**Instructions to follow**
What is needed is an exact repetition of the lines below, from the first one through the one holding "[307,915,385,926] 7.2A.2.1_0-2: ->", with no pictures and nothing else.

[Before-and-after change data]

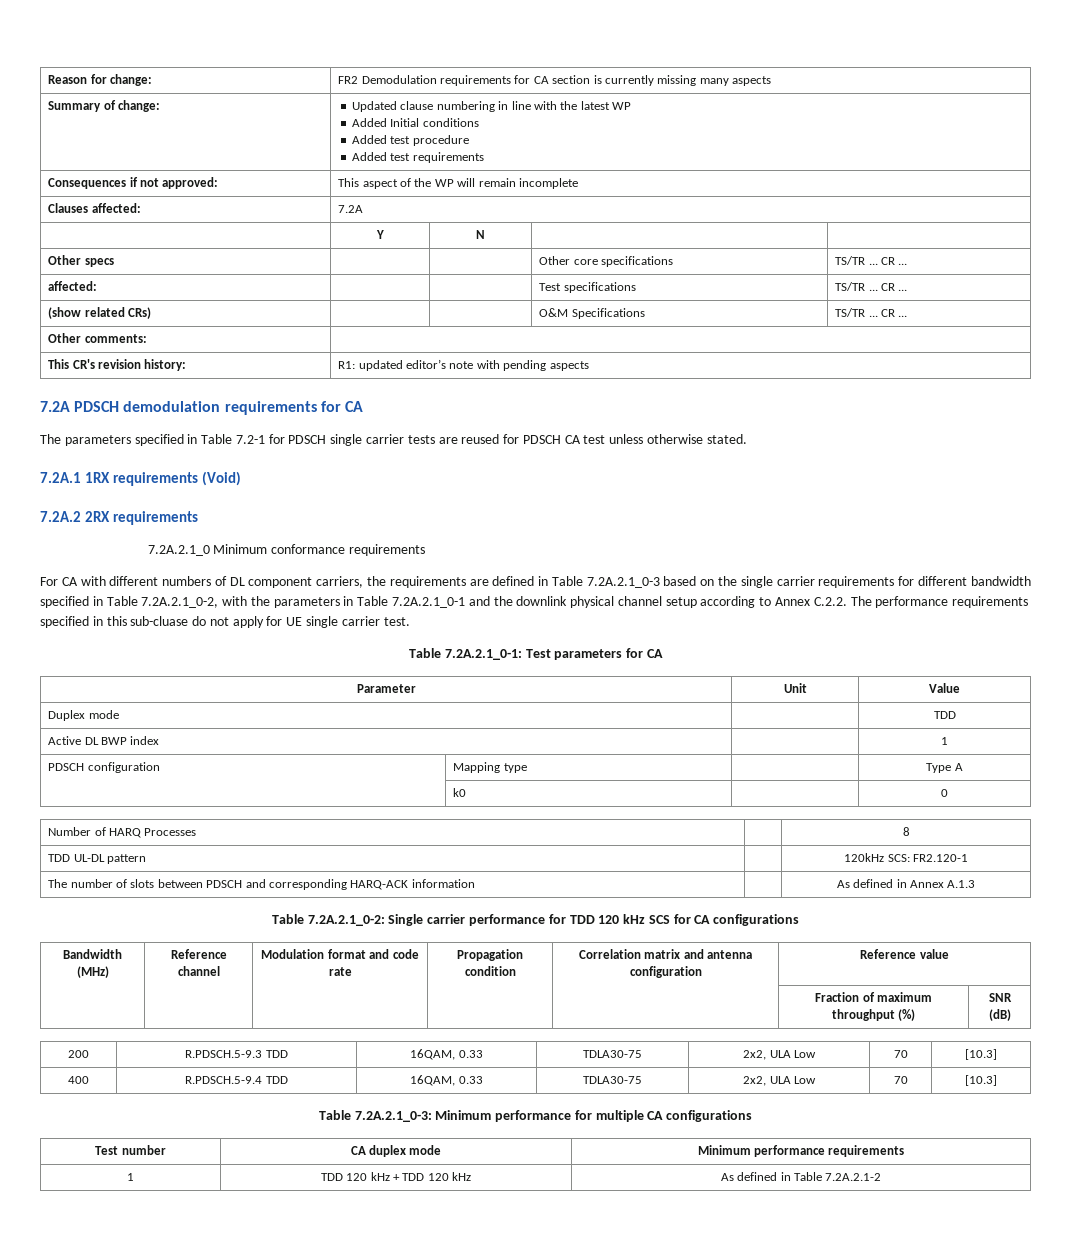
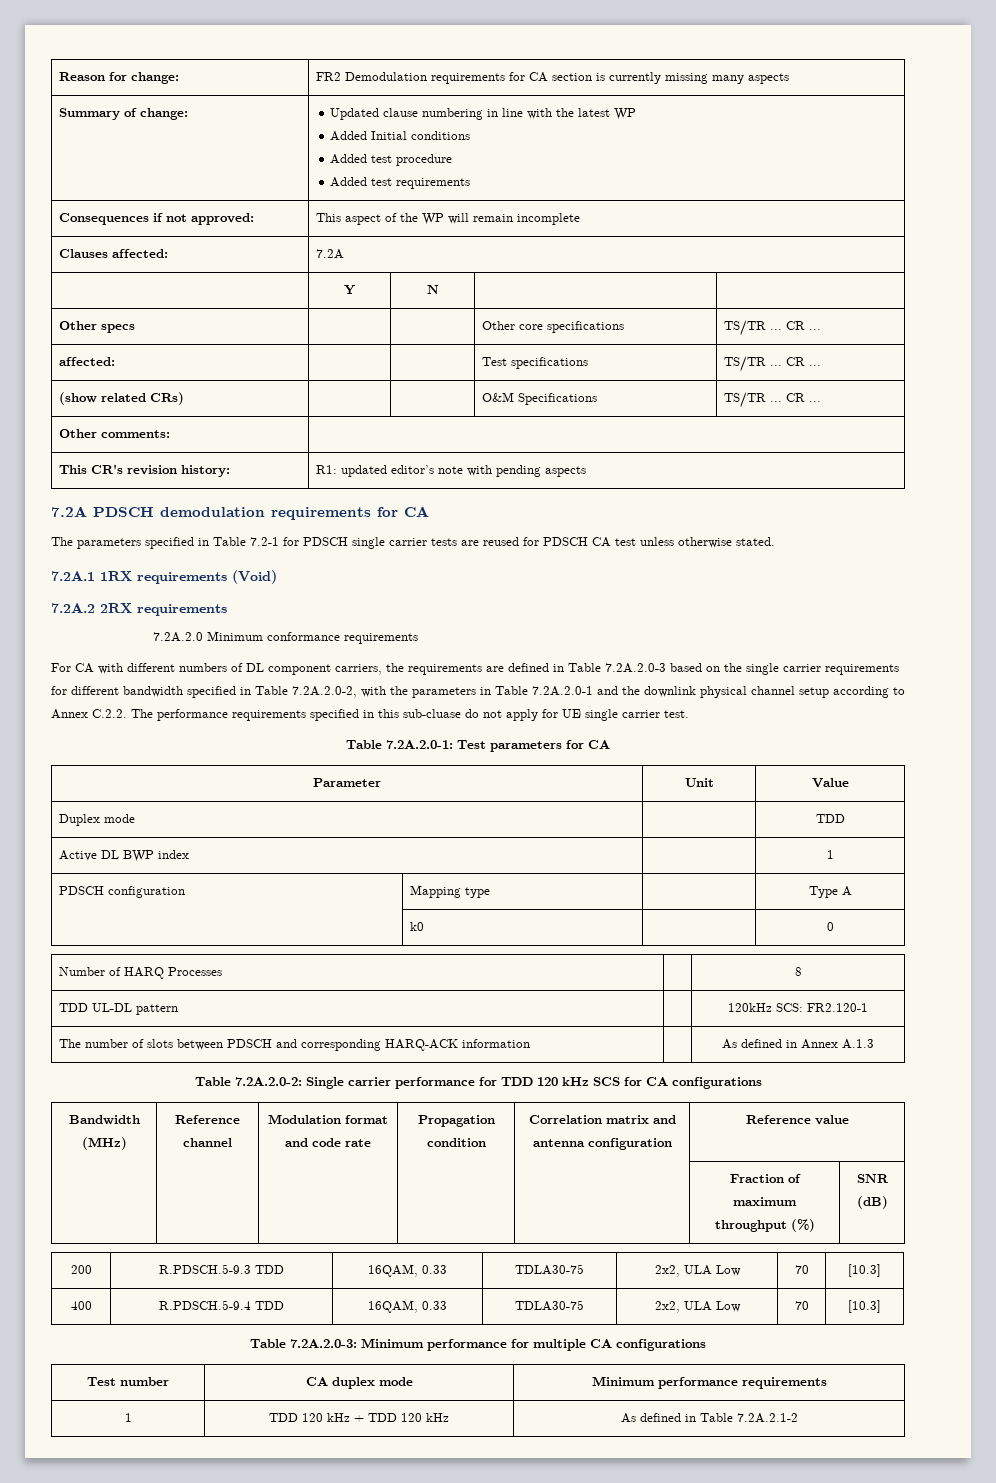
[147,545,210,556] 7.2A.2.1_0 -> [152,632,203,642] 7.2A.2.0
[586,577,660,588] 7.2A.2.1_0-3 -> [605,663,666,673] 7.2A.2.0-3
[141,597,219,608] 7.2A.2.1_0-2, -> [292,686,357,698] 7.2A.2.0-2,
[392,597,466,608] 7.2A.2.1_0-1 -> [532,686,593,696] 7.2A.2.0-1
[444,649,522,660] 7.2A.2.1_0-1: -> [386,740,453,749] 7.2A.2.0-1:
[307,915,385,926] 7.2A.2.1_0-2: -> [234,1077,302,1086] 7.2A.2.0-2:
[354,1111,432,1122] 7.2A.2.1_0-3: -> [290,1339,357,1348] 7.2A.2.0-3:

**Task answer**
[147,545,210,556] 7.2A.2.1_0 -> [152,632,203,642] 7.2A.2.0
[586,577,660,588] 7.2A.2.1_0-3 -> [605,663,666,673] 7.2A.2.0-3
[141,597,219,608] 7.2A.2.1_0-2, -> [292,686,357,698] 7.2A.2.0-2,
[392,597,466,608] 7.2A.2.1_0-1 -> [532,686,593,696] 7.2A.2.0-1
[444,649,522,660] 7.2A.2.1_0-1: -> [386,740,453,749] 7.2A.2.0-1:
[307,915,385,926] 7.2A.2.1_0-2: -> [234,1077,302,1086] 7.2A.2.0-2:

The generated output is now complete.